The only drama seem to be our infighting over whether this reflects Islam itself or the reaction of radical Islamists angry at the modern world -- or whether at this point that really matters any longer anyway.

It's in all of our interests that we take the time to read more perspectives on the teddy-bear intifada: Not Child's Play - The teddy-bear intifada.

For a truly sobering wake-up call, watch this O'Reilly video with Brigitte Gabriel on the Brit teacher teddy-bear jihad. In the video, Eric Vickers who opposes U.S. government's investigation of Muslim groups with possible terrorist ties, and who is a spokesman for the American Muslim Council, and an ardent Islamic activist who has gone as far as speculating that the space shuttle Columbia disaster in 2003 may have been an act of divine intervention against Americans since it took place - with what he deems great symbolic importance - over Palestine, Texas - dances around condemning Islamists and blames everyone else but Islamists for Muslim-related violence.

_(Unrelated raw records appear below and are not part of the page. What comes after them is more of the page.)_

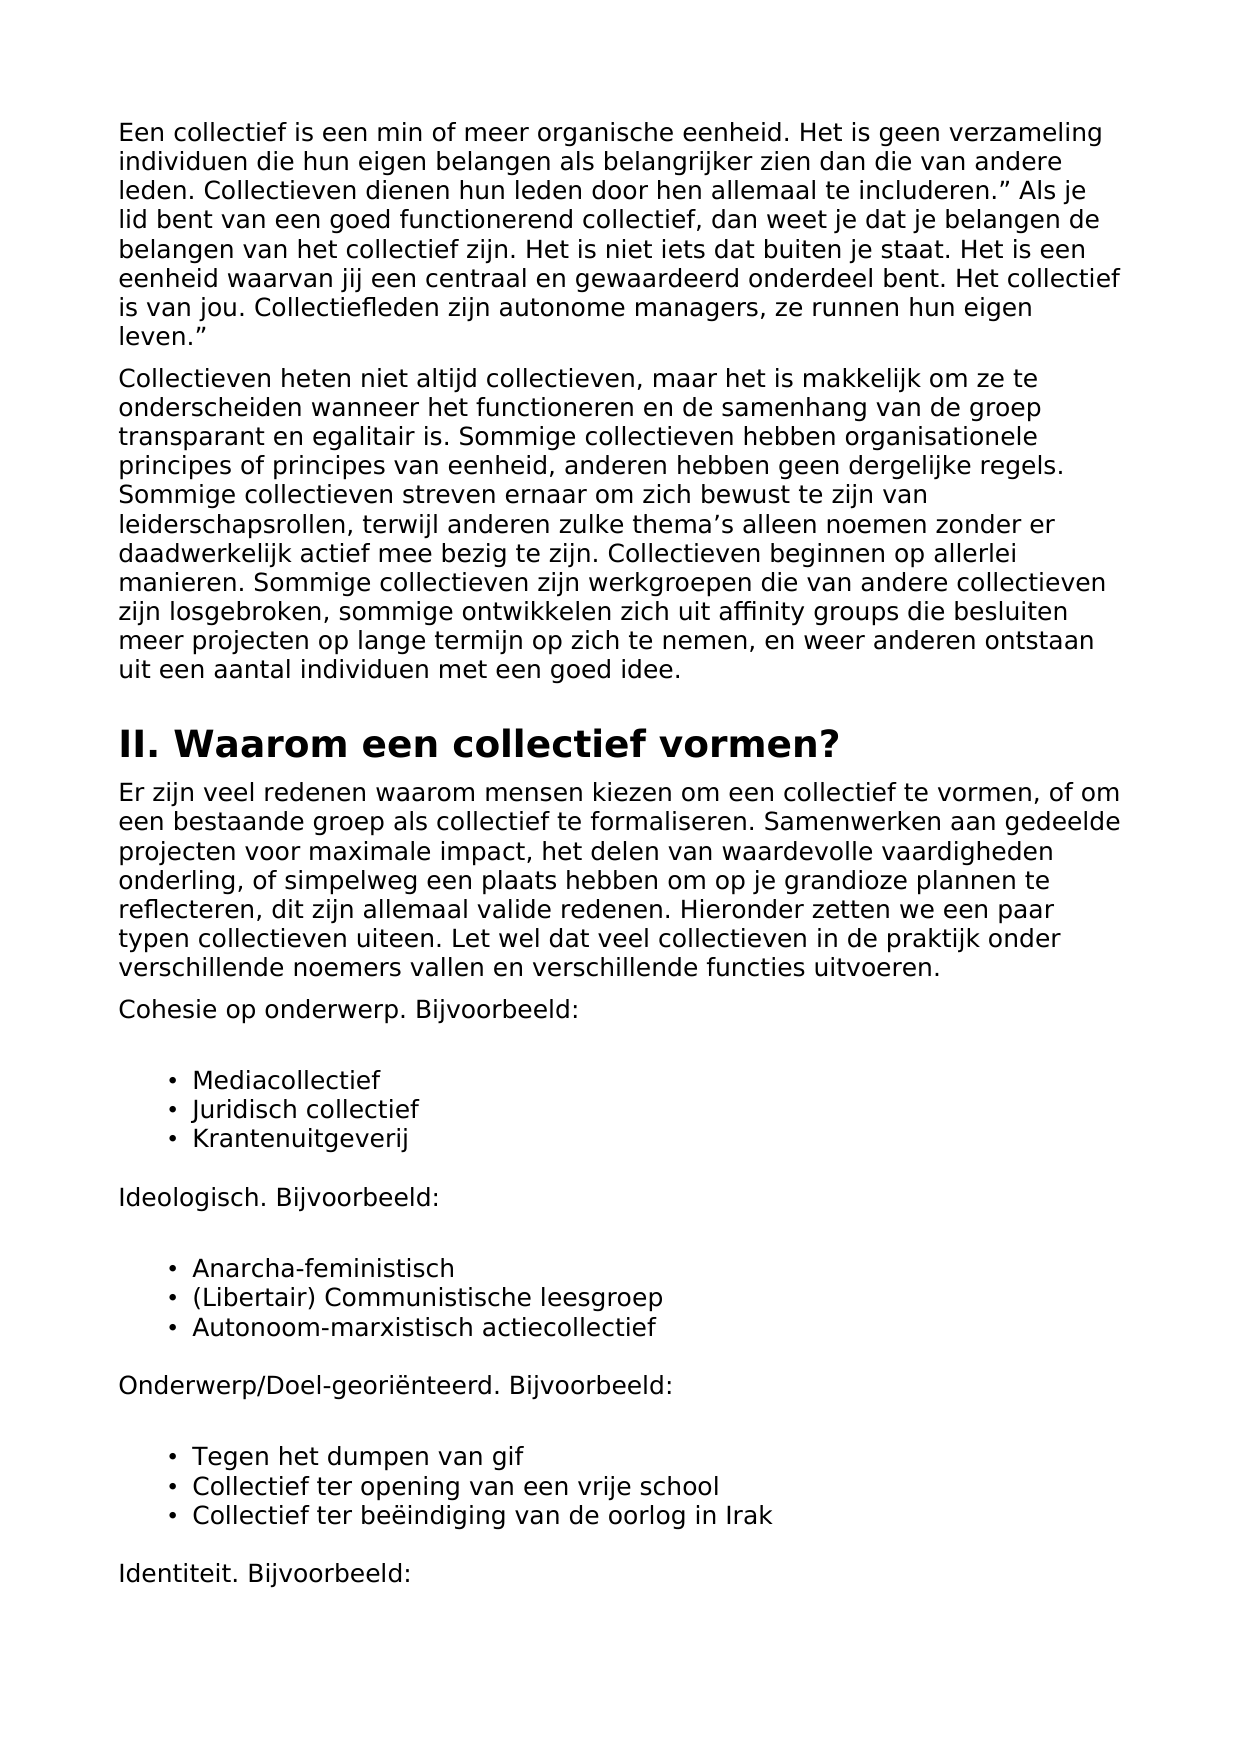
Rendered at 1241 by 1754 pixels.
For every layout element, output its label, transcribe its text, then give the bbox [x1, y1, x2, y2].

list Mediacollectief [177, 1066, 1122, 1095]
text Er zijn veel redenen waarom mensen kiezen om een collectief te vormen, of om een bestaande groep als collectief te formaliseren. Samenwerken aan gedeelde projecten voor maximale impact, het delen van waardevolle vaardigheden onderling, of simpelweg een plaats hebben om op je grandioze plannen te reflecteren, dit zijn allemaal valide redenen. Hieronder zetten we een paar typen collectieven uiteen. Let wel dat veel collectieven in de praktijk onder verschillende noemers vallen en verschillende functies uitvoeren. [118, 778, 1122, 983]
list Juridisch collectief [177, 1095, 1122, 1124]
subtitle II. Waarom een collectief vormen? [118, 722, 1122, 766]
list Anarcha-feministisch [177, 1254, 1122, 1283]
text Onderwerp/Doel-georiënteerd. Bijvoorbeeld: [118, 1371, 1122, 1401]
list Autonoom-marxistisch actiecollectief [177, 1313, 1122, 1342]
list Collectief ter opening van een vrije school [177, 1472, 1122, 1501]
text Een collectief is een min of meer organische eenheid. Het is geen verzameling individuen die hun eigen belangen als belangrijker zien dan die van andere leden. Collectieven dienen hun leden door hen allemaal te includeren.” Als je lid bent van een goed functionerend collectief, dan weet je dat je belangen de belangen van het collectief zijn. Het is niet iets dat buiten je staat. Het is een eenheid waarvan jij een centraal en gewaardeerd onderdeel bent. Het collectief is van jou. Collectiefleden zijn autonome managers, ze runnen hun eigen leven.” [118, 118, 1122, 351]
list Collectief ter beëindiging van de oorlog in Irak [177, 1501, 1122, 1530]
text Ideologisch. Bijvoorbeeld: [118, 1183, 1122, 1212]
text Collectieven heten niet altijd collectieven, maar het is makkelijk om ze te onderscheiden wanneer het functioneren en de samenhang van de groep transparant en egalitair is. Sommige collectieven hebben organisationele principes of principes van eenheid, anderen hebben geen dergelijke regels. Sommige collectieven streven ernaar om zich bewust te zijn van leiderschapsrollen, terwijl anderen zulke thema’s alleen noemen zonder er daadwerkelijk actief mee bezig te zijn. Collectieven beginnen op allerlei manieren. Sommige collectieven zijn werkgroepen die van andere collectieven zijn losgebroken, sommige ontwikkelen zich uit affinity groups die besluiten meer projecten op lange termijn op zich te nemen, en weer anderen ontstaan uit een aantal individuen met een goed idee. [118, 364, 1122, 685]
text Identiteit. Bijvoorbeeld: [118, 1559, 1122, 1589]
list Krantenuitgeverij [177, 1124, 1122, 1154]
list Tegen het dumpen van gif [177, 1442, 1122, 1472]
text Cohesie op onderwerp. Bijvoorbeeld: [118, 995, 1122, 1024]
list (Libertair) Communistische leesgroep [177, 1283, 1122, 1313]
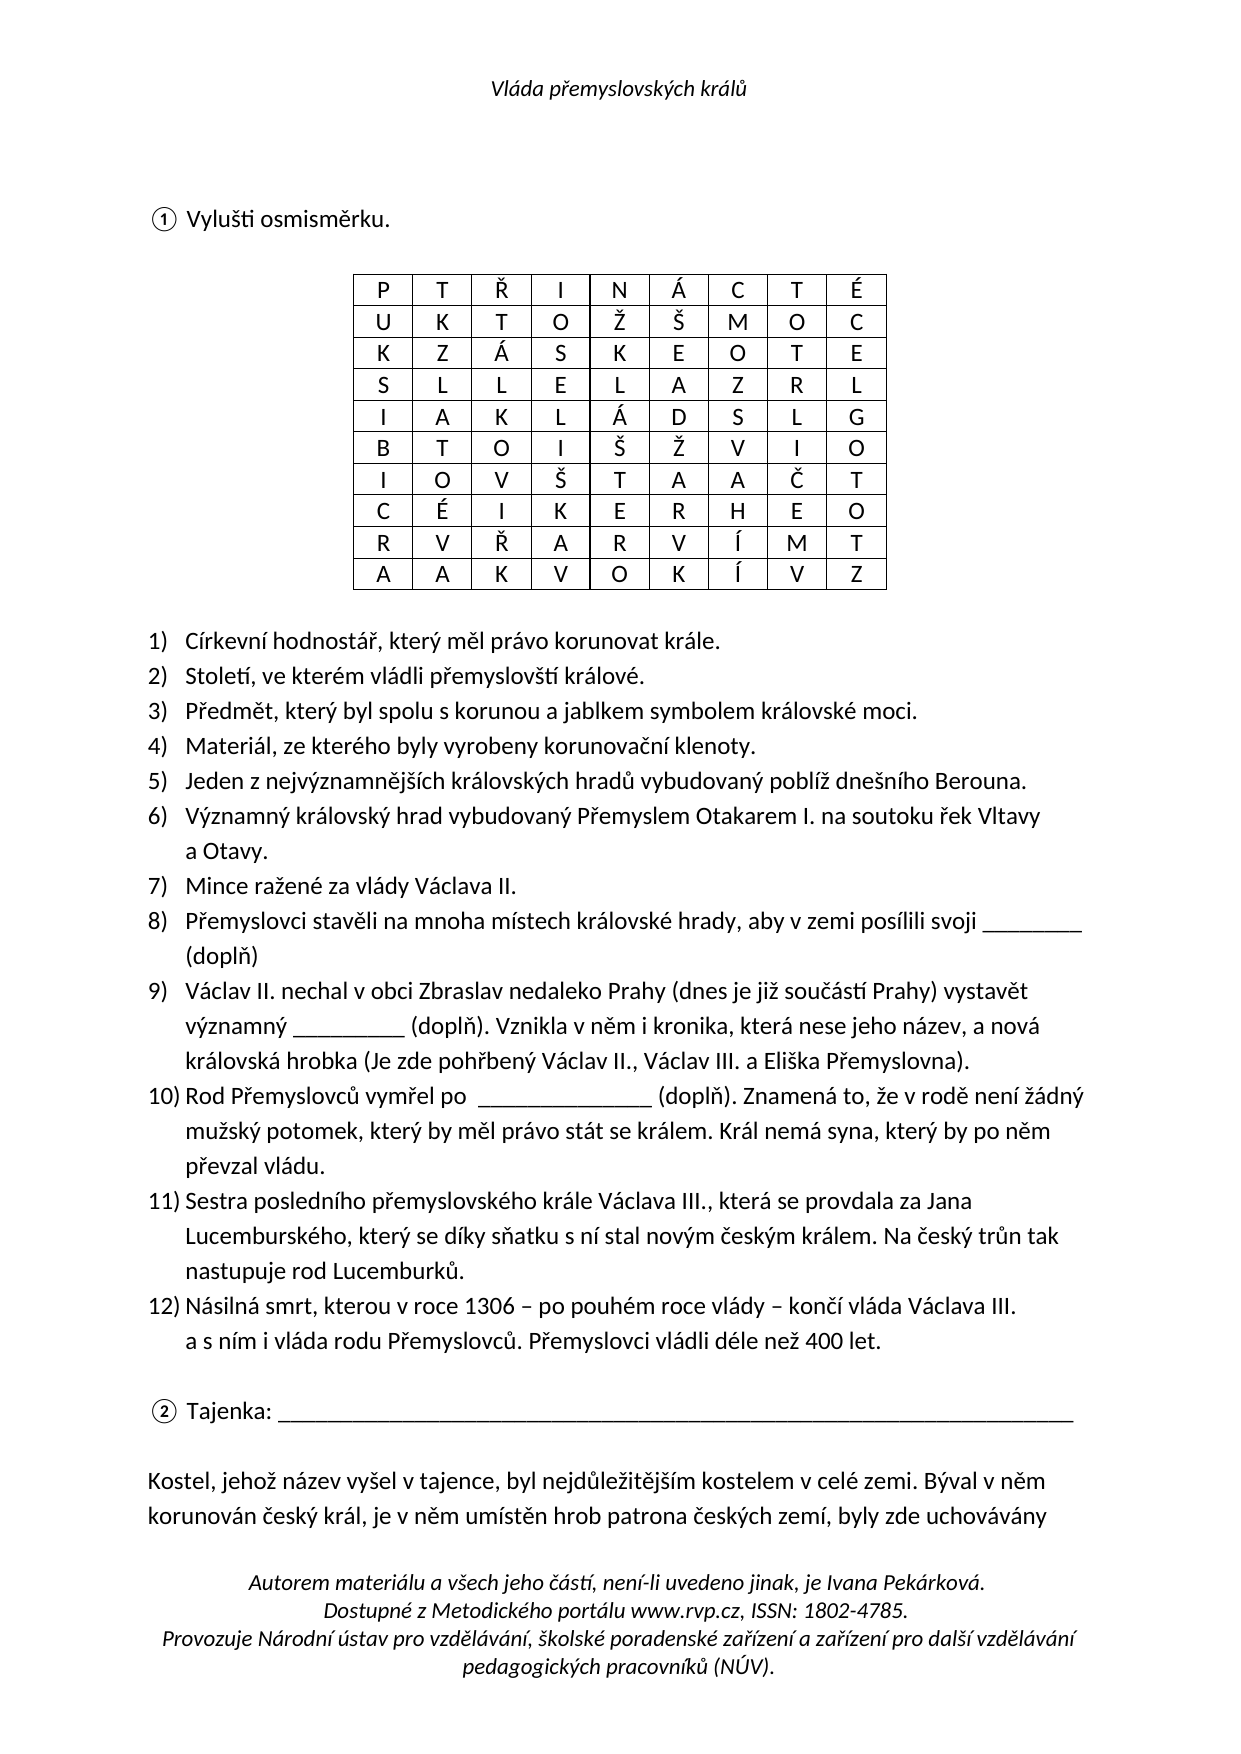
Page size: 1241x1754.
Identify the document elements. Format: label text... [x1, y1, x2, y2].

table_cell S [532, 338, 589, 368]
table_cell Z [413, 338, 471, 368]
table_cell I [472, 495, 531, 526]
table_cell L [591, 369, 649, 400]
table_cell L [472, 369, 531, 400]
table_header N [591, 275, 649, 305]
table_cell T [591, 464, 649, 494]
table_cell R [591, 527, 649, 557]
table_cell T [413, 432, 471, 463]
table_cell A [354, 559, 412, 589]
table_cell A [709, 464, 767, 494]
table_header É [827, 275, 886, 305]
table_cell C [827, 306, 886, 337]
table_cell T [768, 338, 826, 368]
table_cell A [650, 369, 708, 400]
table_cell O [827, 432, 886, 463]
table_cell K [532, 495, 589, 526]
table_cell K [354, 338, 412, 368]
table_cell Í [709, 559, 767, 589]
table_cell O [591, 559, 649, 589]
table_header Á [650, 275, 708, 305]
table_cell A [532, 527, 589, 557]
table_cell C [354, 495, 412, 526]
table_cell A [413, 559, 471, 589]
table_header P [354, 275, 412, 305]
table_cell O [413, 464, 471, 494]
table_cell R [650, 495, 708, 526]
table_cell K [472, 401, 531, 431]
table_cell L [768, 401, 826, 431]
text ② Tajenka: ________________________________________________________________ [148, 1395, 1093, 1426]
table_cell I [532, 432, 589, 463]
table_cell E [768, 495, 826, 526]
list Století, ve kterém vládli přemyslovští králové. [148, 660, 1093, 691]
table_cell E [827, 338, 886, 368]
table_cell I [768, 432, 826, 463]
table_cell R [354, 527, 412, 557]
table_cell K [650, 559, 708, 589]
table_cell E [532, 369, 589, 400]
table_cell I [354, 401, 412, 431]
list Přemyslovci stavěli na mnoha místech královské hrady, aby v zemi posílili svoji ________ (doplň) [148, 905, 1093, 971]
table_cell V [650, 527, 708, 557]
list Násilná smrt, kterou v roce 1306 – po pouhém roce vlády – končí vláda Václava III. a s ním i vláda rodu Přemyslovců. Přemyslovci vládli déle než 400 let. [148, 1290, 1093, 1356]
table_cell R [768, 369, 826, 400]
table_cell Š [650, 306, 708, 337]
table_cell B [354, 432, 412, 463]
table_cell Í [709, 527, 767, 557]
table_cell T [827, 527, 886, 557]
table_cell A [650, 464, 708, 494]
table_cell S [354, 369, 412, 400]
table_cell Č [768, 464, 826, 494]
text ① Vylušti osmisměrku. [148, 203, 1093, 234]
table_cell G [827, 401, 886, 431]
table_cell K [472, 559, 531, 589]
table_cell L [413, 369, 471, 400]
table_cell V [709, 432, 767, 463]
table_header T [413, 275, 471, 305]
table_cell V [472, 464, 531, 494]
table_cell L [532, 401, 589, 431]
list Materiál, ze kterého byly vyrobeny korunovační klenoty. [148, 730, 1093, 761]
table_header I [532, 275, 589, 305]
table_cell Z [709, 369, 767, 400]
table_cell T [827, 464, 886, 494]
list Předmět, který byl spolu s korunou a jablkem symbolem královské moci. [148, 695, 1093, 726]
table_cell Á [472, 338, 531, 368]
table_cell U [354, 306, 412, 337]
table_cell M [768, 527, 826, 557]
list Jeden z nejvýznamnějších královských hradů vybudovaný poblíž dnešního Berouna. [148, 765, 1093, 796]
table_cell E [591, 495, 649, 526]
table_cell Á [591, 401, 649, 431]
table_cell K [413, 306, 471, 337]
text Kostel, jehož název vyšel v tajence, byl nejdůležitějším kostelem v celé zemi. Býval v něm korunován český král, je v něm umístěn hrob patrona českých zemí, byly zde uchovávány [148, 1465, 1093, 1531]
list Církevní hodnostář, který měl právo korunovat krále. [148, 625, 1093, 656]
table_cell V [413, 527, 471, 557]
table_cell O [472, 432, 531, 463]
table_cell É [413, 495, 471, 526]
table_cell O [709, 338, 767, 368]
table_cell Š [591, 432, 649, 463]
table_cell Ř [472, 527, 531, 557]
table_cell A [413, 401, 471, 431]
table_cell H [709, 495, 767, 526]
list Sestra posledního přemyslovského krále Václava III., která se provdala za Jana Lucemburského, který se díky sňatku s ní stal novým českým králem. Na český trůn tak nastupuje rod Lucemburků. [148, 1185, 1093, 1286]
table_cell S [709, 401, 767, 431]
table_cell V [532, 559, 589, 589]
table_cell K [591, 338, 649, 368]
list Václav II. nechal v obci Zbraslav nedaleko Prahy (dnes je již součástí Prahy) vystavět významný _________ (doplň). Vznikla v něm i kronika, která nese jeho název, a nová královská hrobka (Je zde pohřbený Václav II., Václav III. a Eliška Přemyslovna). [148, 975, 1093, 1076]
table_cell Š [532, 464, 589, 494]
table_cell Ž [591, 306, 649, 337]
table_cell I [354, 464, 412, 494]
table_cell O [768, 306, 826, 337]
table_header C [709, 275, 767, 305]
list Mince ražené za vlády Václava II. [148, 870, 1093, 901]
table_cell Z [827, 559, 886, 589]
table_cell O [532, 306, 589, 337]
table_cell Ž [650, 432, 708, 463]
table_cell V [768, 559, 826, 589]
table_header Ř [472, 275, 531, 305]
table_cell E [650, 338, 708, 368]
table_cell D [650, 401, 708, 431]
table_cell O [827, 495, 886, 526]
table_cell T [472, 306, 531, 337]
table_cell M [709, 306, 767, 337]
table_cell L [827, 369, 886, 400]
list Rod Přemyslovců vymřel po ______________ (doplň). Znamená to, že v rodě není žádný mužský potomek, který by měl právo stát se králem. Král nemá syna, který by po něm převzal vládu. [148, 1080, 1093, 1181]
list Významný královský hrad vybudovaný Přemyslem Otakarem I. na soutoku řek Vltavy a Otavy. [148, 800, 1093, 866]
table_header T [768, 275, 826, 305]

Just as Tawfik Hamid says, "The silence of the world's Muslims should send warning signals to heads of national security. Powerful Islamic bodies have not condemned the violent reaction of the rioters, and Muslims -- who not long ago took to the streets to protest cartoons -- cannot muster a word in her defense. Why?"

I think we all know the answer to the why, or at least by now, should.

Required reading:

Does anyone ever notice that the Muslims we consider our allies are either former Muslims (see, e.g., Ibn Warraq), secular Muslims (people who maintain a cultural affinity to Islam but don't care much about doctrine), or well-meaning reformer Muslims who either forthrightly acknowledge that Islam must be changed fundamentally (see, e.g., Irshad Manji) or rationalize that Islamic scripture does not have to be taken literally and that the bellicose passages are somehow limited to the circumstances of the Seventh Century (rationalizations that are not very compelling no matter how much we want to believe them)? - Andy McCarthy
Be informed. Do follow the link and read it all....

Cross posted from Hyscience..., with a plea to my many Muslim friends to help us non-Muslims understand why it is as Andy McCarthy points out, that the Muslims we consider our allies (and/or friends) are either former Muslims (see, e.g., Ibn Warraq), secular Muslims (people who maintain a cultural affinity to Islam but don't care much about doctrine), or well-meaning reformer Muslims who either forthrightly acknowledge that Islam must be changed fundamentally (see, e.g., Irshad Manji) or rationalize that Islamic scripture does not have to be taken literally and that the bellicose passages are somehow limited to the circumstances of the Seventh Century (rationalizations that are not very compelling no matter how much we want to believe them)?